This task calls for every entry below to be repeated exactly, without the pictures.

Start of Records for processing

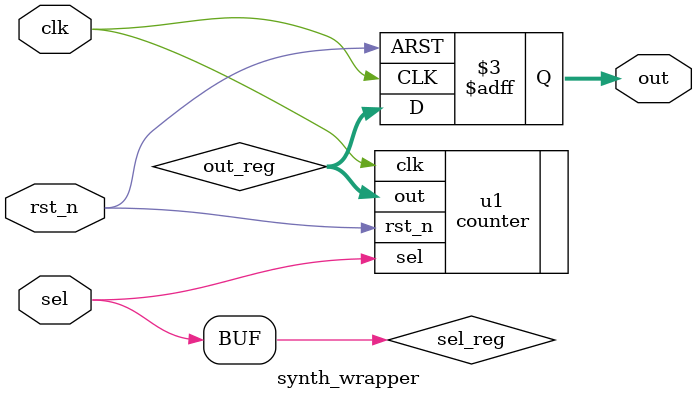
<source format=v>
module synth_wrapper
(
	input clk,
	input rst_n,
	input sel,
	output reg [3:0] out
);
  reg [3:0] out_reg;
  wire  sel_reg = sel;


 always@(posedge clk, negedge rst_n) begin
    if(!rst_n) begin
       out <= 4'b0;
    end
    else begin
       out <= out_reg;
    end
 end
 
 counter u1(
	.clk (clk),
	.rst_n (rst_n),
	.sel (sel_reg),
	.out (out_reg)
	);

endmodule

</source>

End of Records for processing

> _Answer space_
<source format=v>
module synth_wrapper
(
	input clk,
	input rst_n,
	input sel,
	output reg [3:0] out
);
  reg [3:0] out_reg;
  wire  sel_reg = sel;


 always@(posedge clk, negedge rst_n) begin
    if(!rst_n) begin
       out <= 4'b0;
    end
    else begin
       out <= out_reg;
    end
 end
 
 counter u1(
	.clk (clk),
	.rst_n (rst_n),
	.sel (sel_reg),
	.out (out_reg)
	);

endmodule

</source>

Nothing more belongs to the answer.